2008 Alberta general election results: Turnout 32.96%; Swing
Affiliation: Candidate; Votes; %; Party; Personal
Progressive Conservative; Janice Sarich; 4,577; 45.71%; 15.30%
Liberal; Bill Bonko Sr.; 3,895; 38.89%; -5.95%
New Democratic; Sidney Sadik; 1,301; 12.99%; -2.43%
Green; Trey Capenhurst; 241; 2.41%; *
Total: 10,014
Rejected, spoiled, and declined: 66
Eligible electors / Turnout: 30,584; %
Progressive Conservative gain from Liberal; Swing; 10.63%

===2012 general election===

v; t; e; 2012 Alberta general election: Edmonton-Decore
| Party | Candidate | Votes | % | ±% |
|  | Progressive Conservative | Janice Sarich | 5,722 | 42.36% | -3.34% |
|  | Wildrose Alliance | Chris Bataluk | 2,911 | 21.55% | – |
|  | New Democratic | Ali Haymour | 2,721 | 20.15% | 7.15% |
|  | Liberal | Ed Ammar | 2,153 | 15.94% | -22.96% |
| Total |  |  | 13,507 | – | – |
| Rejected, spoiled and declined |  |  | 99 | 62 | 4 |
| Eligible electors / turnout |  |  | 28,766 | 47.31% | 12.91% |
|  | Progressive Conservative hold |  | Swing |  | 7.00% |
Source(s) Source: "32 - Edmonton-Decore, 2012 Alberta general election". officialresults.elections.ab.ca. Elections Alberta. Retrieved May 21, 2020. Chief Electoral Officer (2012). The Report of the Chief Electoral Officer on the 2011 Provincial Enumeration and Monday, April 23, 2012 Provincial General Election of the Twenty-eighth Legislative Assembly (PDF) (Report). Edmonton, Alta.: Elections Alberta. Archived (PDF) from the original on May 6, 2021. Retrieved April 7, 2021.

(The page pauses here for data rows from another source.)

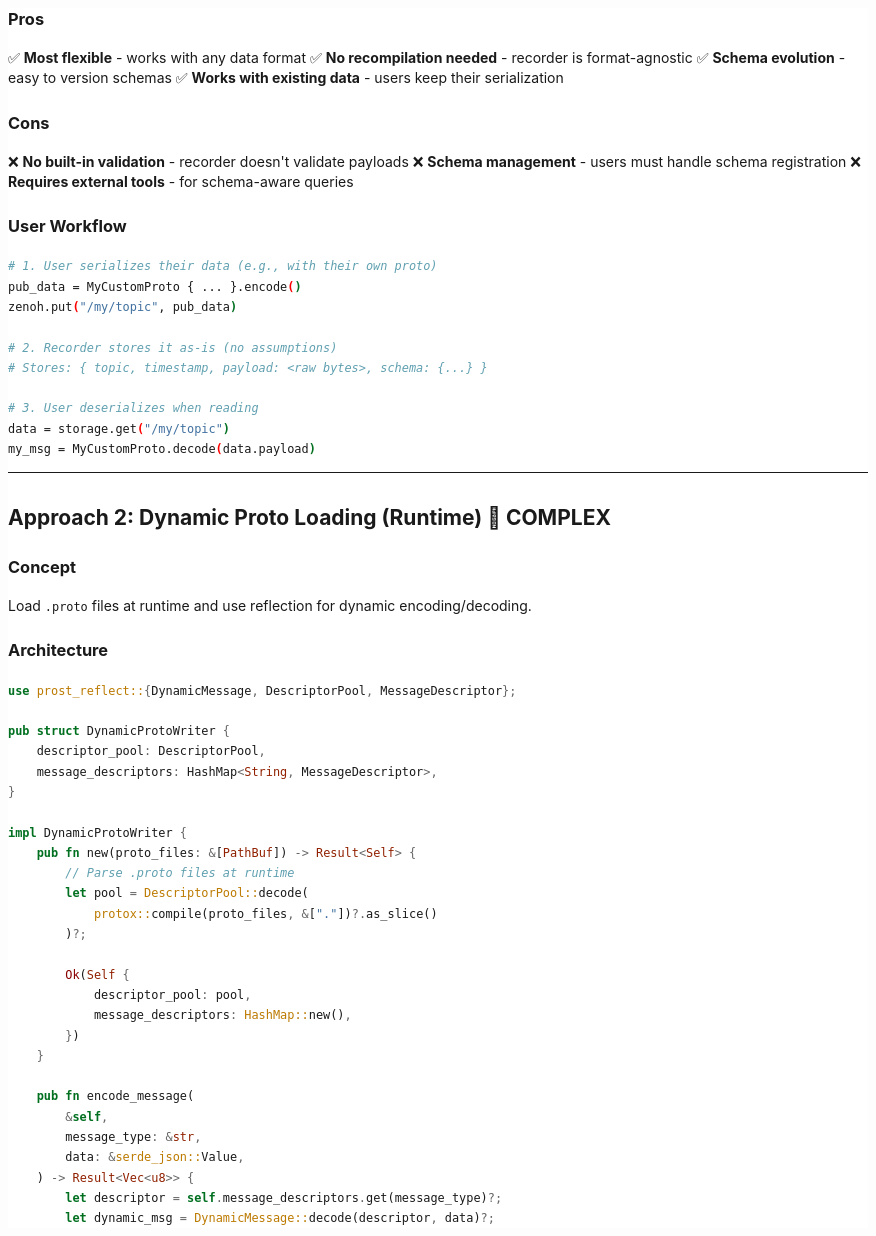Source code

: ### Pros
✅ **Most flexible** - works with any data format
✅ **No recompilation needed** - recorder is format-agnostic
✅ **Schema evolution** - easy to version schemas
✅ **Works with existing data** - users keep their serialization

### Cons
❌ **No built-in validation** - recorder doesn't validate payloads
❌ **Schema management** - users must handle schema registration
❌ **Requires external tools** - for schema-aware queries

### User Workflow

```bash
# 1. User serializes their data (e.g., with their own proto)
pub_data = MyCustomProto { ... }.encode()
zenoh.put("/my/topic", pub_data)

# 2. Recorder stores it as-is (no assumptions)
# Stores: { topic, timestamp, payload: <raw bytes>, schema: {...} }

# 3. User deserializes when reading
data = storage.get("/my/topic")
my_msg = MyCustomProto.decode(data.payload)
```

---

## Approach 2: Dynamic Proto Loading (Runtime) 🔄 COMPLEX

### Concept
Load `.proto` files at runtime and use reflection for dynamic encoding/decoding.

### Architecture

```rust
use prost_reflect::{DynamicMessage, DescriptorPool, MessageDescriptor};

pub struct DynamicProtoWriter {
    descriptor_pool: DescriptorPool,
    message_descriptors: HashMap<String, MessageDescriptor>,
}

impl DynamicProtoWriter {
    pub fn new(proto_files: &[PathBuf]) -> Result<Self> {
        // Parse .proto files at runtime
        let pool = DescriptorPool::decode(
            protox::compile(proto_files, &["."])?.as_slice()
        )?;
        
        Ok(Self {
            descriptor_pool: pool,
            message_descriptors: HashMap::new(),
        })
    }
    
    pub fn encode_message(
        &self,
        message_type: &str,
        data: &serde_json::Value,
    ) -> Result<Vec<u8>> {
        let descriptor = self.message_descriptors.get(message_type)?;
        let dynamic_msg = DynamicMessage::decode(descriptor, data)?;
```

===2015 general election===

v; t; e; 2015 Alberta general election: Edmonton-Decore
| Party | Candidate | Votes | % | ±% |
|  | New Democratic | Chris Nielsen | 10,531 | 67.91% | 47.76% |
|  | Progressive Conservative | Janice Sarich | 2,847 | 18.36% | -24.00% |
|  | Wildrose | Dean Miller | 1,289 | 8.31% | -13.24% |
|  | Liberal | Bradley Whalen | 691 | 4.46% | -11.48% |
|  | Green | Trey Capnerhurst | 150 | 0.97% | – |
| Total |  |  | 15,508 | – | – |
| Rejected, spoiled and declined |  |  | 47 | 37 | 21 |
| Eligible electors / turnout |  |  | 32,518 | 47.90% | 0.59% |
|  | New Democratic gain from Progressive Conservative |  | Swing |  | 14.37% |
Source(s) Source: "32 - Edmonton-Decore, 2015 Alberta general election". officialresults.elections.ab.ca. Elections Alberta. Retrieved May 21, 2020. Chief Electoral Officer (2016). 2015 General Election. A Report of the Chief Electoral Officer (PDF) (Report). Edmonton, Alta.: Elections Alberta.